Almost half of U.S. Internet users 'Google' themselves
We're leaving bigger online footprints and want to see where they're going, study finds
Computerworld - As users post more information about themselves on social networking sites and elsewhere, they are also conducting more online searches about themselves, according to a new study. Almost half of all U.S. Internet users (47%) have searched for information about themselves online, up from 22% in 2002, according to a report released yesterday by the Pew Internet & American Life Project.
This self-searching is a natural outgrowth of the transition into the Web 2.0 era of participatory media, said Mary Madden, a senior research specialist and one of the authors of the study, "Digital Footprints: Online Identity Management and Search in the Age of Transparency."
"Now that more of us are posting things online and in a wider range of places, we're leaving a bigger set of footprints behind us, so it's natural that we would become more curious about what they look like and who might see them," Madden said. "Now there's more out there to find and more tools to find it."

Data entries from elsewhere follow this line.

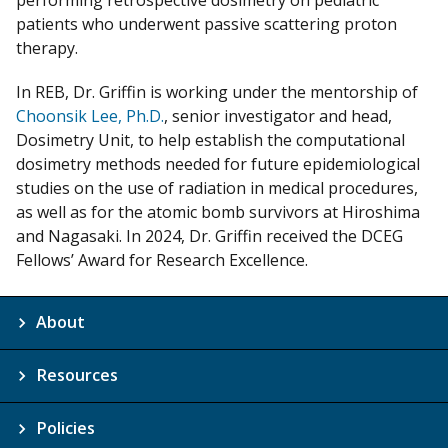
performing retrospective dosimetry on pediatric
patients who underwent passive scattering proton
therapy.
In REB, Dr. Griffin is working under the mentorship of
Choonsik Lee, Ph.D.
, senior investigator and head,
Dosimetry Unit, to help establish the computational
dosimetry methods needed for future epidemiological
studies on the use of radiation in medical procedures,
as well as for the atomic bomb survivors at Hiroshima
and Nagasaki. In 2024, Dr. Griffin received the DCEG
Fellows’ Award for Research Excellence.
About
Resources
Policies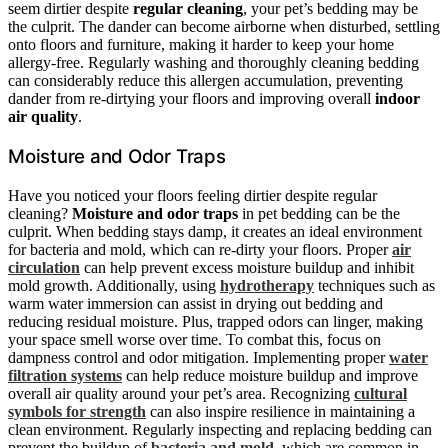
seem dirtier despite
regular cleaning
, your pet’s bedding may be
the culprit. The dander can become airborne when disturbed, settling
onto floors and furniture, making it harder to keep your home
allergy-free. Regularly washing and thoroughly cleaning bedding
can considerably reduce this allergen accumulation, preventing
dander from re-dirtying your floors and improving overall
indoor
air quality
.
Moisture and Odor Traps
Have you noticed your floors feeling dirtier despite regular
cleaning?
Moisture and odor traps
in pet bedding can be the
culprit. When bedding stays damp, it creates an ideal environment
for bacteria and mold, which can re-dirty your floors. Proper
air
circulation
can help prevent excess moisture buildup and inhibit
mold growth. Additionally, using
hydrotherapy
techniques such as
warm water immersion can assist in drying out bedding and
reducing residual moisture. Plus, trapped odors can linger, making
your space smell worse over time. To combat this, focus on
dampness control and odor mitigation. Implementing proper
water
filtration systems
can help reduce moisture buildup and improve
overall air quality around your pet’s area. Recognizing
cultural
symbols for strength
can also inspire resilience in maintaining a
clean environment. Regularly inspecting and replacing bedding can
prevent the buildup of
bacteria and mold
, which are common in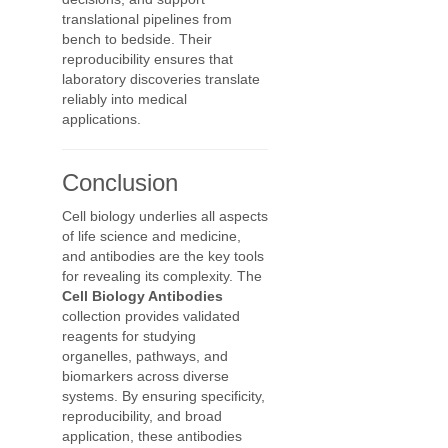
translational pipelines from
bench to bedside. Their
reproducibility ensures that
laboratory discoveries translate
reliably into medical
applications.
Conclusion
Cell biology underlies all aspects
of life science and medicine,
and antibodies are the key tools
for revealing its complexity. The
Cell Biology Antibodies
collection provides validated
reagents for studying
organelles, pathways, and
biomarkers across diverse
systems. By ensuring specificity,
reproducibility, and broad
application, these antibodies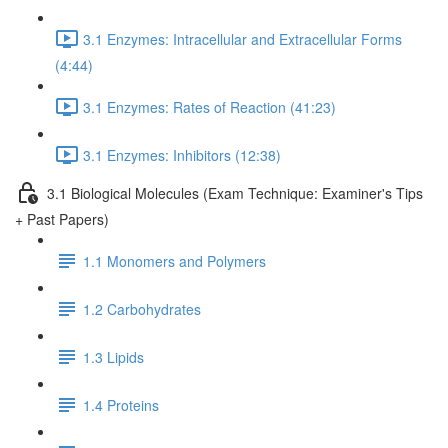
3.1 Enzymes: Intracellular and Extracellular Forms
(4:44)
3.1 Enzymes: Rates of Reaction (41:23)
3.1 Enzymes: Inhibitors (12:38)
3.1 Biological Molecules (Exam Technique: Examiner's Tips
+ Past Papers)
1.1 Monomers and Polymers
1.2 Carbohydrates
1.3 Lipids
1.4 Proteins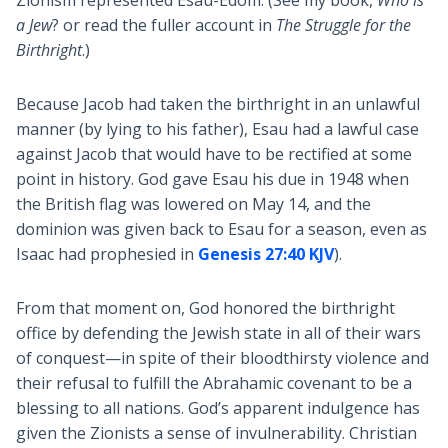
Zionism represented Esau-Edom. (See my book,
Who is
a Jew
? or read the fuller account in
The Struggle for the
Birthright
.)
Because Jacob had taken the birthright in an unlawful
manner (by lying to his father), Esau had a lawful case
against Jacob that would have to be rectified at some
point in history. God gave Esau his due in 1948 when
the British flag was lowered on May 14, and the
dominion was given back to Esau for a season, even as
Isaac had prophesied in
Genesis 27:40 KJV
).
From that moment on, God honored the birthright
office by defending the Jewish state in all of their wars
of conquest—in spite of their bloodthirsty violence and
their refusal to fulfill the Abrahamic covenant to be a
blessing to all nations. God’s apparent indulgence has
given the Zionists a sense of invulnerability. Christian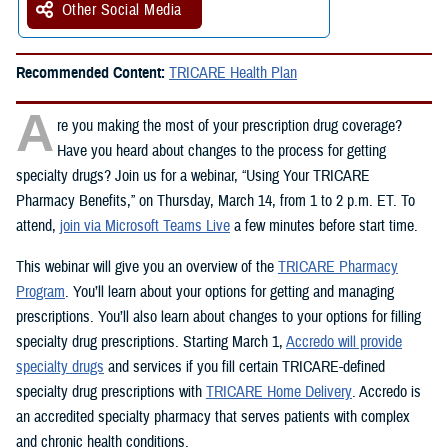
Other Social Media
Recommended Content:
TRICARE Health Plan
A
re you making the most of your prescription drug coverage?
Have you heard about changes to the process for getting
specialty drugs? Join us for a webinar, “Using Your TRICARE
Pharmacy Benefits,” on Thursday, March 14, from 1 to 2 p.m. ET. To
attend,
join via Microsoft Teams Live
a few minutes before start time.
This webinar will give you an overview of the
TRICARE Pharmacy
Program
. You’ll learn about your options for getting and managing
prescriptions. You’ll also learn about changes to your options for filling
specialty drug prescriptions. Starting March 1,
Accredo will provide
specialty drugs
and services if you fill certain TRICARE-defined
specialty drug prescriptions with
TRICARE Home Delivery
. Accredo is
an accredited specialty pharmacy that serves patients with complex
and chronic health conditions.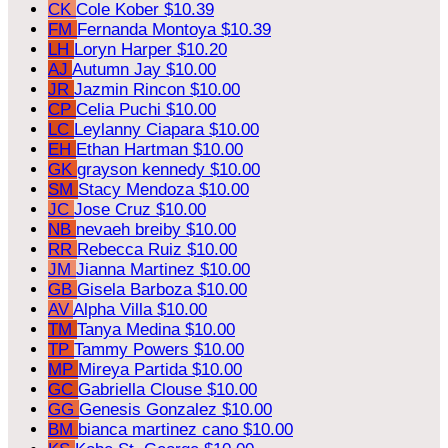
CK
Cole Kober
$10.39
FM
Fernanda Montoya
$10.39
LH
Loryn Harper
$10.20
AJ
Autumn Jay
$10.00
JR
Jazmin Rincon
$10.00
CP
Celia Puchi
$10.00
LC
Leylanny Ciapara
$10.00
EH
Ethan Hartman
$10.00
GK
grayson kennedy
$10.00
SM
Stacy Mendoza
$10.00
JC
Jose Cruz
$10.00
NB
nevaeh breiby
$10.00
RR
Rebecca Ruiz
$10.00
JM
Jianna Martinez
$10.00
GB
Gisela Barboza
$10.00
AV
Alpha Villa
$10.00
TM
Tanya Medina
$10.00
TP
Tammy Powers
$10.00
MP
Mireya Partida
$10.00
GC
Gabriella Clouse
$10.00
GG
Genesis Gonzalez
$10.00
BM
bianca martinez cano
$10.00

However, users don't monitor their online identities with great regularity, she said. In fact, only 3% of users do that on a regular basis, while 22% search on their names "every once in a while," and 74% have checked up on their online identities only once or twice, according to the report.
Most Internet users aren't even sure what personal information is available online. About 33% say their e-mail addresses, home addresses, phone numbers or the names of their employers are available via the Internet, according to the report's findings.

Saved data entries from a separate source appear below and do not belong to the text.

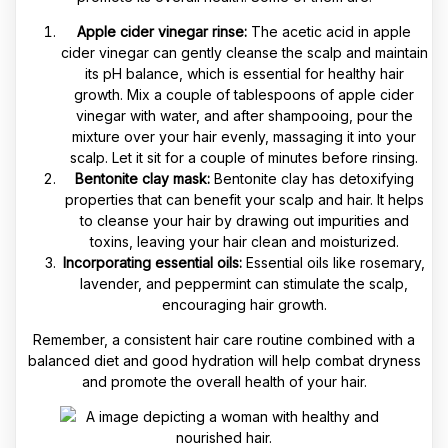
Apple cider vinegar rinse:
The acetic acid in apple
cider vinegar can gently cleanse the scalp and maintain
its pH balance, which is essential for healthy hair
growth. Mix a couple of tablespoons of apple cider
vinegar with water, and after shampooing, pour the
mixture over your hair evenly, massaging it into your
scalp. Let it sit for a couple of minutes before rinsing.
Bentonite clay mask:
Bentonite clay has detoxifying
properties that can benefit your scalp and hair. It helps
to cleanse your hair by drawing out impurities and
toxins, leaving your hair clean and moisturized.
Incorporating essential oils:
Essential oils like rosemary,
lavender, and peppermint can stimulate the scalp,
encouraging hair growth.
Remember, a consistent hair care routine combined with a
balanced diet and good hydration will help combat dryness
and promote the overall health of your hair.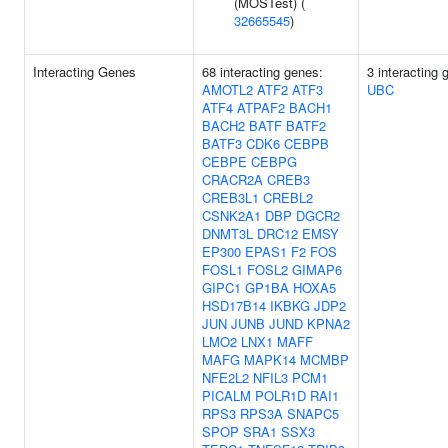
(MOSTest) (
32665545
)
Interacting Genes
68 interacting genes:
3 interacting
AMOTL2
ATF2
ATF3
UBC
ATF4
ATPAF2
BACH1
BACH2
BATF
BATF2
BATF3
CDK6
CEBPB
CEBPE
CEBPG
CRACR2A
CREB3
CREB3L1
CREBL2
CSNK2A1
DBP
DGCR2
DNMT3L
DRC12
EMSY
EP300
EPAS1
F2
FOS
FOSL1
FOSL2
GIMAP6
GIPC1
GP1BA
HOXA5
HSD17B14
IKBKG
JDP2
JUN
JUNB
JUND
KPNA2
LMO2
LNX1
MAFF
MAFG
MAPK14
MCMBP
NFE2L2
NFIL3
PCM1
PICALM
POLR1D
RAI1
RPS3
RPS3A
SNAPC5
SPOP
SRA1
SSX3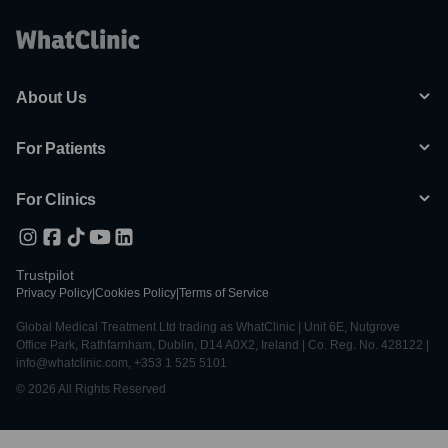
About Us
For Patients
For Clinics
Trustpilot
Privacy Policy
|
Cookies Policy
|
Terms of Service
Global Medical Treatment Ltd trading as WhatClinic | Unit 6E, Nutgrove
Office Park, Rathfarnham, Dublin, D14 A0X2, Ireland | Co. Reg. No. 428122 |
info@whatclinic.com, +353 1 525 5101
© 2026 All Rights Reserved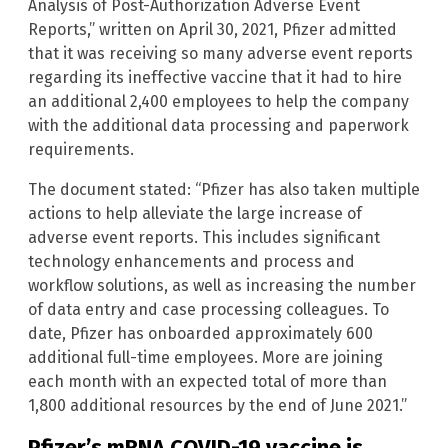
Analysis of Post-Authorization Adverse Event
Reports,” written on April 30, 2021, Pfizer admitted
that it was receiving so many adverse event reports
regarding its ineffective vaccine that it had to hire
an additional 2,400 employees to help the company
with the additional data processing and paperwork
requirements.
The document stated: “Pfizer has also taken multiple
actions to help alleviate the large increase of
adverse event reports. This includes significant
technology enhancements and process and
workflow solutions, as well as increasing the number
of data entry and case processing colleagues. To
date, Pfizer has onboarded approximately 600
additional full-time employees. More are joining
each month with an expected total of more than
1,800 additional resources by the end of June 2021.”
Pfizer’s mRNA COVID-19 vaccine is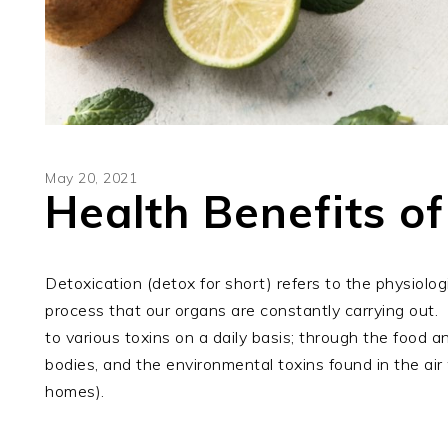
May 20, 2021
Health Benefits of
Detoxication (detox for short) refers to the physiolog
process that our organs are constantly carrying out.
to various toxins on a daily basis; through the food
bodies, and the environmental toxins found in the ai
homes).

The results are based on data from telephone interviews with 2,373 U.S. adults 18 and older. The survey was conducted by Princeton Survey Research Associates International from Nov. 30 to Dec. 30, 2006.

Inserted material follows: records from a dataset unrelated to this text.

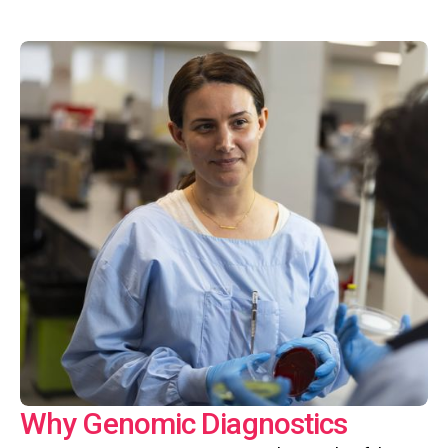
Why Genomic Diagnostics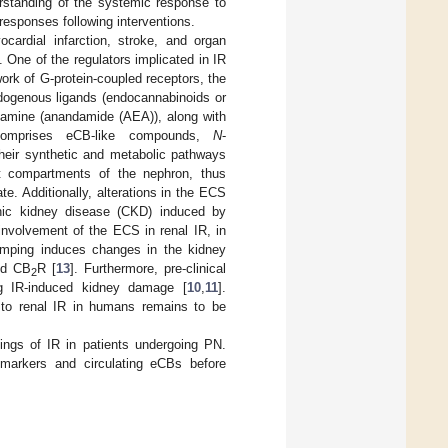
erstanding of the systemic response to
 responses following interventions.
cardial infarction, stroke, and organ
 One of the regulators implicated in IR
ork of G-protein-coupled receptors, the
ndogenous ligands (endocannabinoids or
lamine (anandamide (AEA)), along with
 comprises eCB-like compounds,
N
-
heir synthetic and metabolic pathways
nt compartments of the nephron, thus
e. Additionally, alterations in the ECS
ronic kidney disease (CKD) induced by
involvement of the ECS in renal IR, in
lamping induces changes in the kidney
nd CB
R [
13
]. Furthermore, pre-clinical
2
ng IR-induced kidney damage [
10
,
11
].
e to renal IR in humans remains to be
ings of IR in patients undergoing PN.
 markers and circulating eCBs before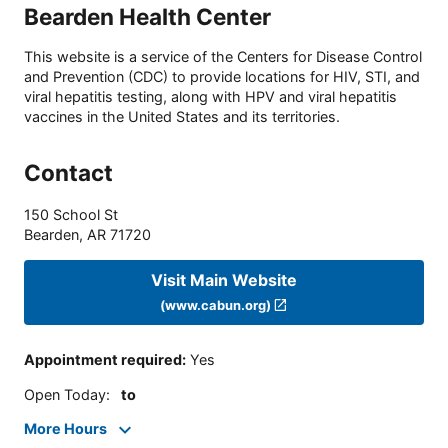
Bearden Health Center
This website is a service of the Centers for Disease Control
and Prevention (CDC) to provide locations for HIV, STI, and
viral hepatitis testing, along with HPV and viral hepatitis
vaccines in the United States and its territories.
Contact
150 School St
Bearden
,
AR
71720
Visit Main Website
(www.cabun.org)
Appointment required
:
Yes
Open Today
:
to
More Hours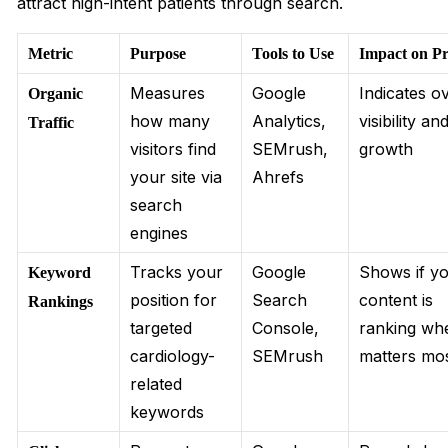
attract high-intent patients through search.
Metric
Purpose
Tools to Use
Impact on Pr
Measures
Google
Indicates ov
Organic
how many
Analytics,
visibility a
Traffic
visitors find
SEMrush,
growth
your site via
Ahrefs
search
engines
Tracks your
Google
Shows if y
Keyword
position for
Search
content is
Rankings
targeted
Console,
ranking whe
cardiology-
SEMrush
matters mo
related
keywords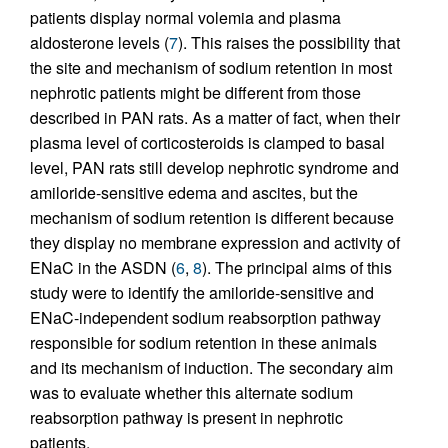
patients display normal volemia and plasma
aldosterone levels (
7
). This raises the possibility that
the site and mechanism of sodium retention in most
nephrotic patients might be different from those
described in PAN rats. As a matter of fact, when their
plasma level of corticosteroids is clamped to basal
level, PAN rats still develop nephrotic syndrome and
amiloride-sensitive edema and ascites, but the
mechanism of sodium retention is different because
they display no membrane expression and activity of
ENaC in the ASDN (
6
,
8
). The principal aims of this
study were to identify the amiloride-sensitive and
ENaC-independent sodium reabsorption pathway
responsible for sodium retention in these animals
and its mechanism of induction. The secondary aim
was to evaluate whether this alternate sodium
reabsorption pathway is present in nephrotic
patients.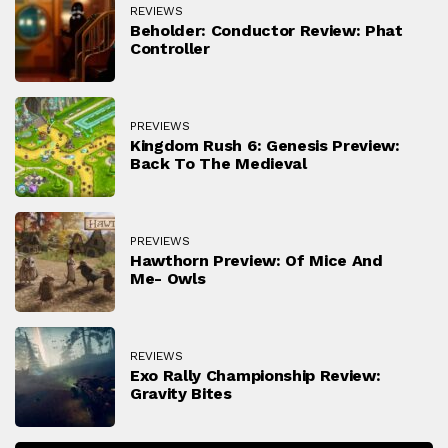
REVIEWS
Beholder: Conductor Review: Phat
Controller
PREVIEWS
Kingdom Rush 6: Genesis Preview:
Back To The Medieval
PREVIEWS
Hawthorn Preview: Of Mice And
Me- Owls
REVIEWS
Exo Rally Championship Review:
Gravity Bites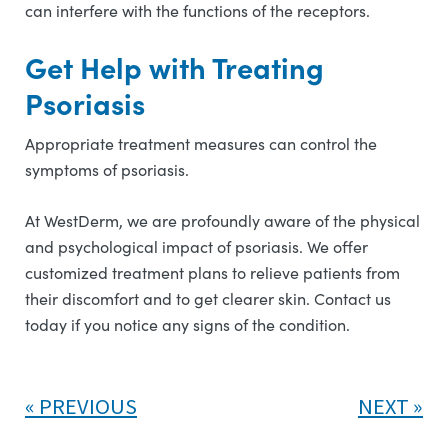
can interfere with the functions of the receptors.
Get Help with Treating
Psoriasis
Appropriate treatment measures can control the
symptoms of psoriasis.
At WestDerm, we are profoundly aware of the physical
and psychological impact of psoriasis. We offer
customized treatment plans to relieve patients from
their discomfort and to get clearer skin. Contact us
today if you notice any signs of the condition.
PREVIOUS
NEXT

Users who are younger than 50 are more likely to search for information about themselves than users 50 and older, according to the report. Men and women search for information about themselves in equal numbers, Madden said.
However, people who are more educated and make more money than other users are considerably more likely to use a search engine to monitor their online identities, according to the report.
"The more educated people have jobs where they are more likely to post some biographical information on their employers' Web sites, or are required to market themselves online in some way," Madden said. Therefore, they are more likely to track their online identities, she added.
According to the report, 60% of adult online users say they aren't concerned about what information is available about them on the Web, and 61% say they don't find it necessary to limit the amount of personal data available.